Gotchas — Things that are non-obvious, surprising, or that would trip someone up. Historical context that explains why something looks weird. Known sharp edges.
Critique Mode
Triggered when the user asks for architectural issues, problems, or improvements — not just understanding.
Step 1 — Explain First
Run the full explain flow above (Steps 1-4). You need to understand the architecture before you can critique it.
Step 2 — Spawn Critics
After the explanation is complete, spawn 3 architectural critics as parallel task calls in a single message.

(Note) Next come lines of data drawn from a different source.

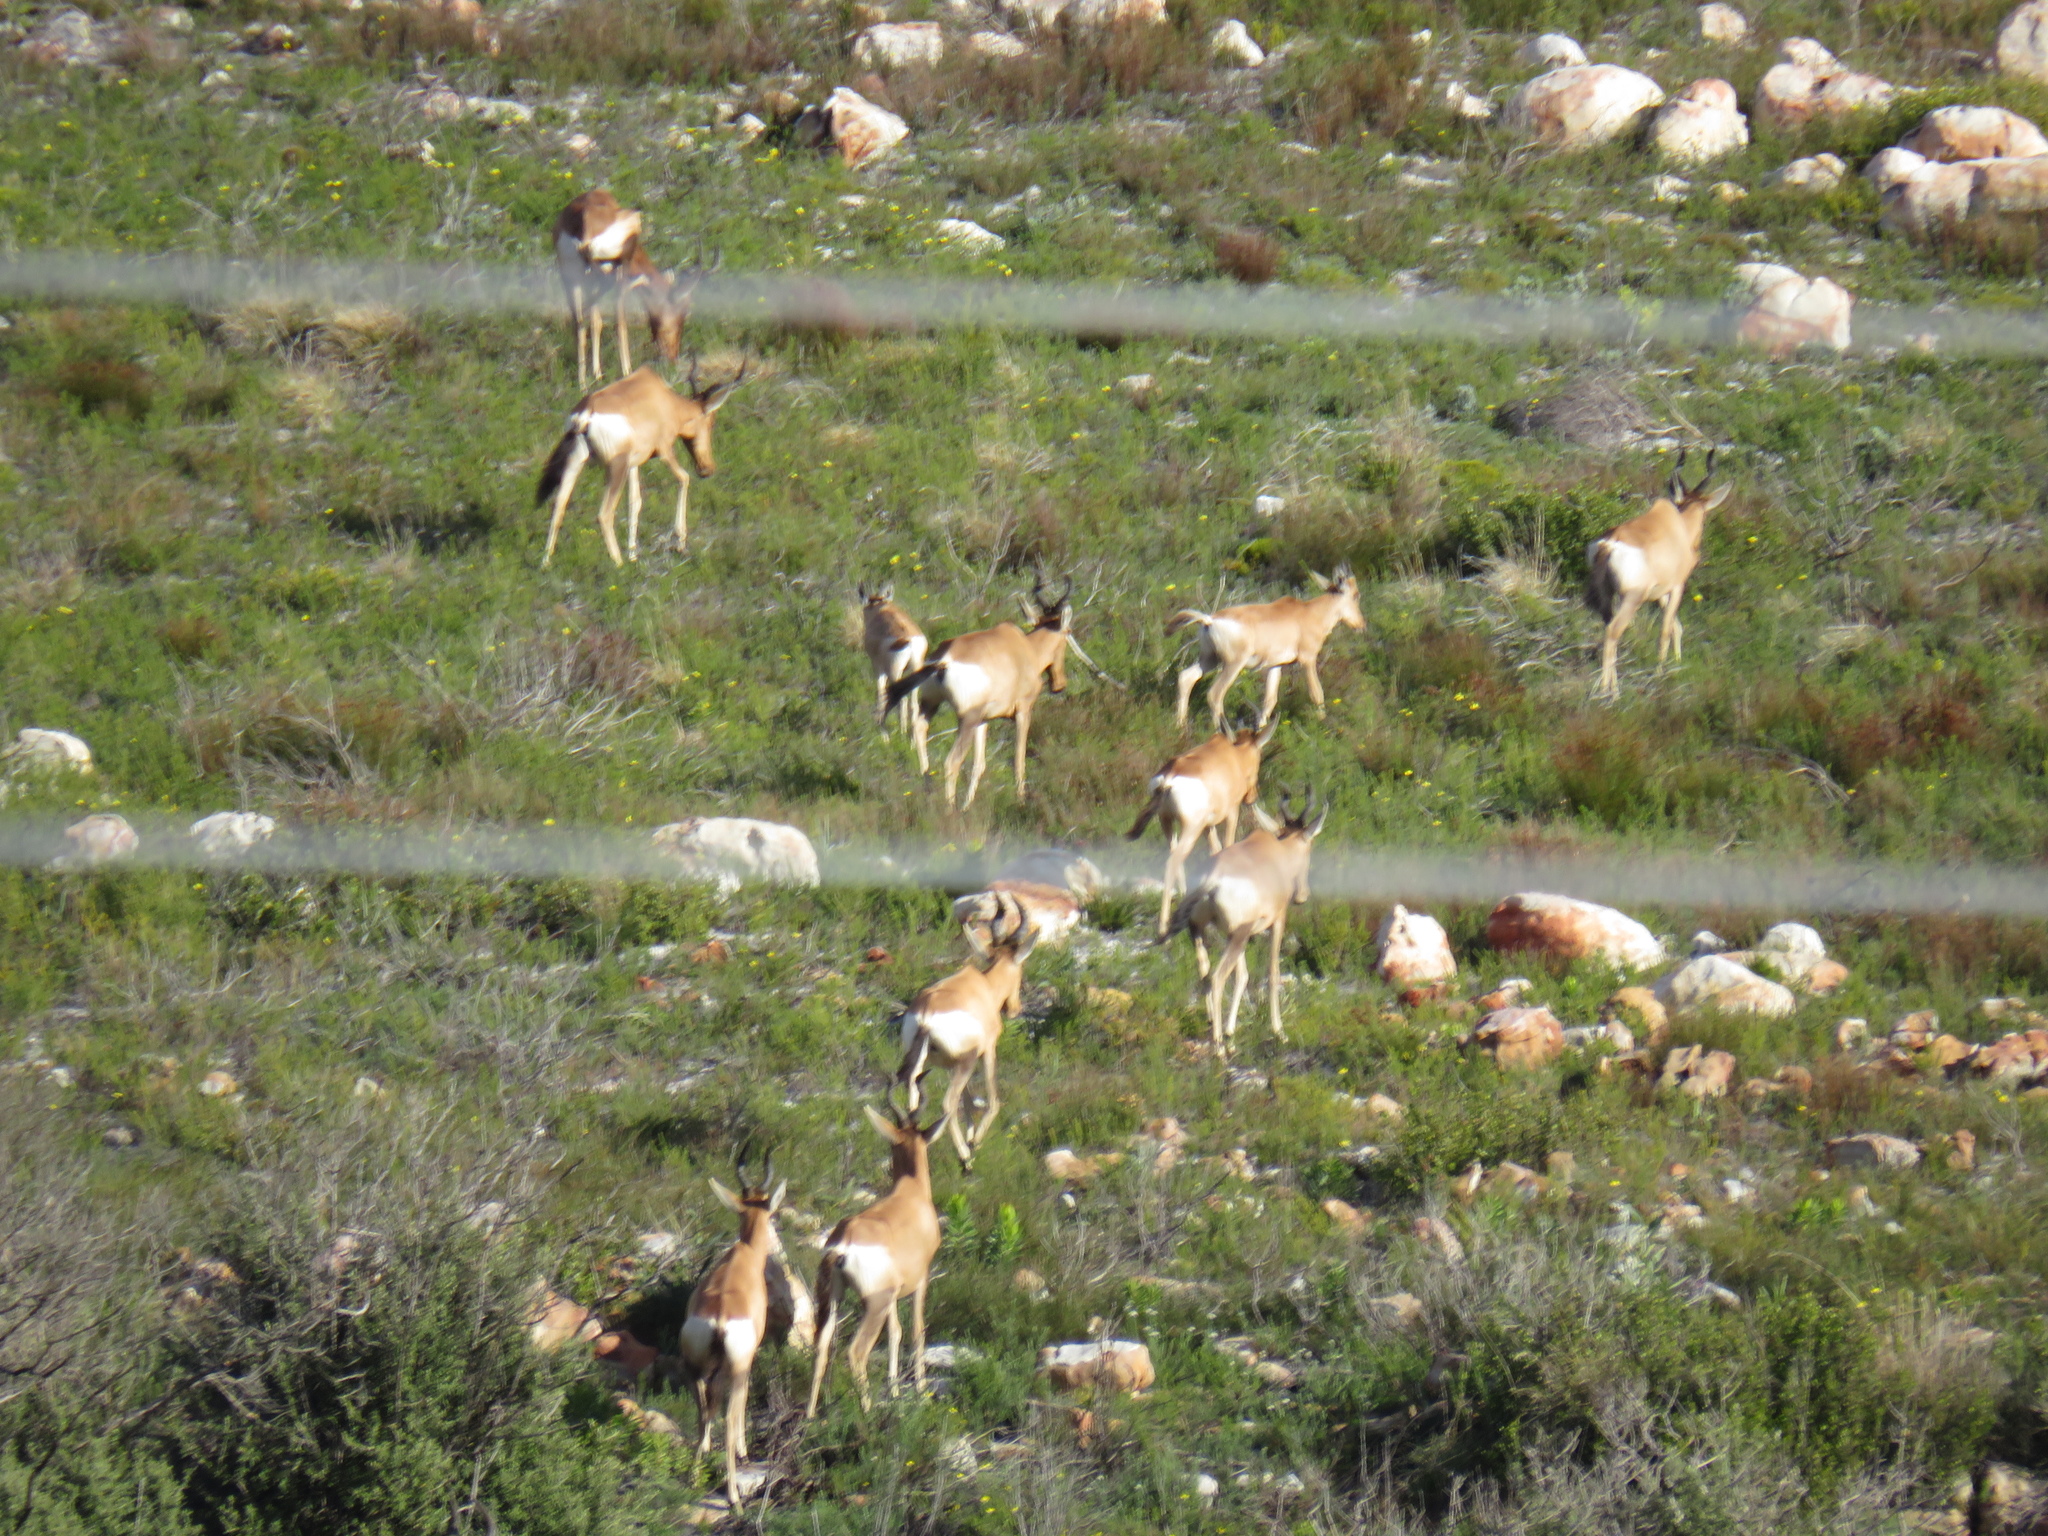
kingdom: Animalia
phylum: Chordata
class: Mammalia
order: Artiodactyla
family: Bovidae
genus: Alcelaphus
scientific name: Alcelaphus caama
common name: Red hartebeest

Since Pi doesn't support per-subagent model selection (the original skill uses different LLM models for diversity of perspective), compensate by giving each critic a distinct analytical focus:
| Critic | Focus |
|---|
| Critic A | Abstraction Fit + Boundary Discipline (from rubric) |
| Critic B | Data Model + Complexity vs. Value (from rubric) |
| Critic C | Evolution Readiness + Consistency (from rubric) |
Each critic is allowed to comment on anything, but their assigned lenses are where they should go deepest.
Read references/critic-prompt.md for the prompt template. Each critic gets:
- The explanation from Step 1 (so they don't waste time re-exploring)
- The relevant file paths (so they can read the actual code)
- The architectural critique rubric from
references/critique-rubric.md
Step 3 — Lead Judgment
You're a pragmatic lead, not an aggregator.
Categorize findings:
- Act on — Architectural problems worth fixing now
- Consider — Real concerns, but the cost/benefit is unclear
- Noted — Valid observations, low priority
- Dismissed — Wrong, missing context, or style preference
Present the explanation first (from Step 1), then the critique verdict below it. The explanation should stand on its own — someone who just wants to understand the system shouldn't have to wade through critique.